I heard choreographer Mia Michaels
say that she feels like she is going to throw up
every time her choreography is performed.
She went on to say that it is that type of excitment
mixed with fear that keeps her striving to
produce her best work.
I love it when experts in their field are transparent enough
to admit that they are scared to death of not being able to
perform to their highest ability.
So many times, I just assume that at that level,
they have it down.
Nothing really rattles them and they can
fully trust their own ability to knock it out
of the park every single time.
It's nice to know that even with that kind of success,
the butterflies still flutter against their confidence
and keeps them running from failure.
I am fully aware that one never gets there.

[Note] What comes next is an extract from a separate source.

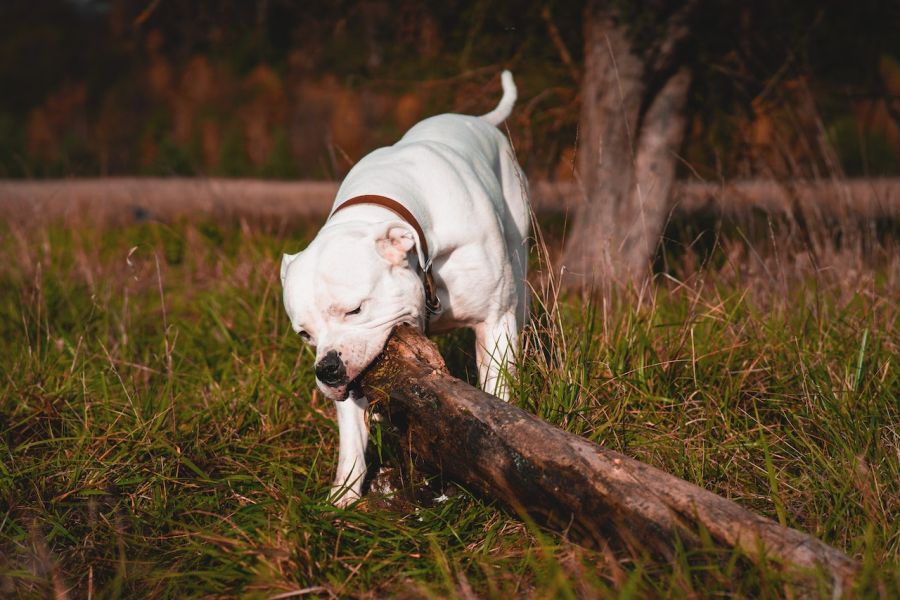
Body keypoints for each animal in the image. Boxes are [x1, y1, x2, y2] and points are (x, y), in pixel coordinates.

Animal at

If one is truely striving for the highest,
they never really get to the place
where they feel completely comfortable.
And if they do,
maybe its time to move on.
It is the very presence of those butterflies,
that lump in your throat,
that worry that you will fall short,
that keeps you pushing toward your own personal best.

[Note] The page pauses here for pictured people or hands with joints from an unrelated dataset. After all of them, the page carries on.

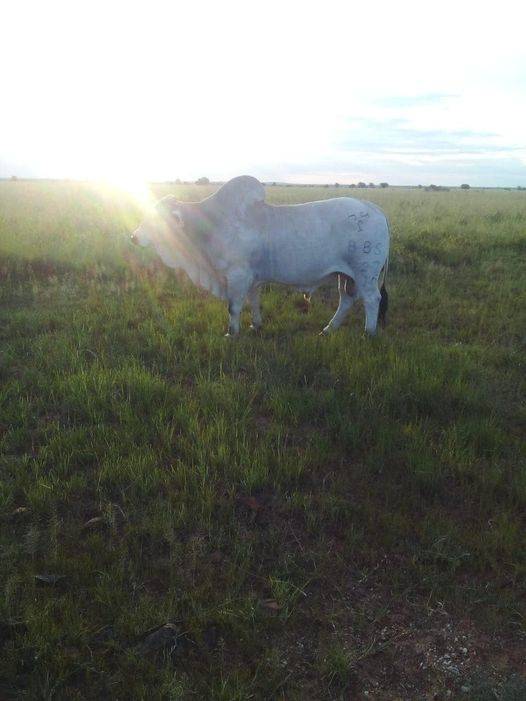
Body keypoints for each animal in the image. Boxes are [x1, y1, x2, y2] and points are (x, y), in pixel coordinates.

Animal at [131, 176, 390, 336]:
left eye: (157, 218)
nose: (133, 237)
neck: (212, 224)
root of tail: (374, 209)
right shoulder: (253, 278)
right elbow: (253, 301)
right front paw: (255, 325)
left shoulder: (237, 276)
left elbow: (233, 307)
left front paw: (231, 333)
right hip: (346, 276)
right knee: (346, 300)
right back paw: (328, 329)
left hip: (365, 273)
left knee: (371, 299)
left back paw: (368, 332)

So how does all of this apply to me and the
gorgeous wedding photos I've posted here?
The butterflies totally got me.
They almost won too,
but very recently,
I decided to use them to better myself
instead of taking their fluttering as a sign that I will never be as
good as I think I should be,
and should just quit before I embarrass myself,
or worse yet, disappoint someone.
I turned down four weddings in the past year because
of those butterflies.
Ironically, weddings, especially destination weddings,
is something that I see David and I
doing together in the future,
and yet it is the thing I am most afraid of.
I have never shot a wedding on my own.
It has never been my responsibility to get
"the shot", or to make sure
that the wedding couple's story is told
beautifully though my eyes.
I've been a second shooter a few times,
but for very small weddings of friends.
So, when Carmen called me,
the first thing I wanted to say was,
"I'm not very good. Are you sure you want me?"
But instead, I swallowed all that fear
and acted like I knew what I was doing.
When she told me that it would be a backyard wedding,
I knew that I had a chance because natural light
is clearly my thing.
When she told me that she was looking for a
journalistic style of wedding photography,
I knew that my chances of success were getting better
Maybe I really can do this!
I decided to just feel my way through the whole day
and finally face the fear of failure by
jumping right in to what scared me the most.
That doesn't mean I didn't worry myself to death over it
and spend hours researching new information
and re-reading things I already knew.
It just means that I relied heavily on what I know.
Photography is emotional.
For me it is 90% feeling and 10% techincal.
I know what I think is beautiful.
I know what moments will be cherished 50 years from now
and I know how to capture that.
That's all I needed.
It didn't matter that it was the absolute
brightest day of the year...
and hottest too!
It didn't matter that I don't have the latest and greatest
All that mattered was that I poured my heart and soul
into telling the story of Carmen and Sonny's
special day in the most beautiful way
I knew how to do.
And that I was brave enough to do it.
David was my second shooter.
He's been working with my d50 for about a year
and is quite good at it.
He was such an asset to me that day.
I'm so proud of him for stepping out of his
comfort zone and getting some awesome shots,
including the one below!
I love how he framed Carmen and Sonny
and captured the expression on her face.
Thank you Carmen and Sonny for having
more confidence in me in the beginning than I had
David and I wish you many, many years of happiness!!